PROBLEM TO WORK ON –
Transcribe the text read from each of the records below, line for line, with every character unchanged. Leave the pictures out of the answer.

GIVEN DATA –
☆ ☆ ☆ ☆ ☆

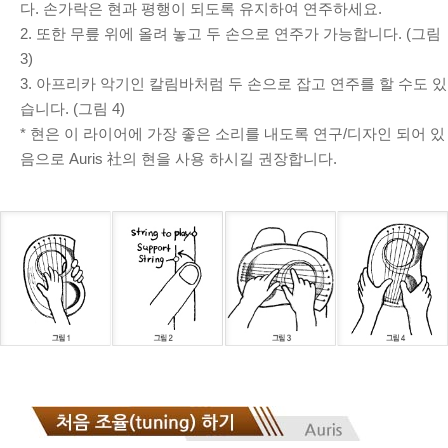
다. 손가락은 현과 평행이 되도록 유지하여 연주하세요.
2. 또한 무릎 위에 올려 놓고 두 손으로 연주가 가능합니다. (그림
3)
3. 아프리카 악기인 칼림바처럼 두 손으로 잡고 연주를 할 수도 있
습니다. (그림 4)
* 현은 이 라이어에 가장 좋은 소리를 내도록 연구/디자인 되어 있
음으로 Auris 社의 현을 사용 하시길 권장합니다.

☆ ☆ ☆ ☆ ☆

EXERCISE ANSWER –
다. 손가락은 현과 평행이 되도록 유지하여 연주하세요.
2. 또한 무릎 위에 올려 놓고 두 손으로 연주가 가능합니다. (그림
3)
3. 아프리카 악기인 칼림바처럼 두 손으로 잡고 연주를 할 수도 있
습니다. (그림 4)
* 현은 이 라이어에 가장 좋은 소리를 내도록 연구/디자인 되어 있
음으로 Auris 社의 현을 사용 하시길 권장합니다.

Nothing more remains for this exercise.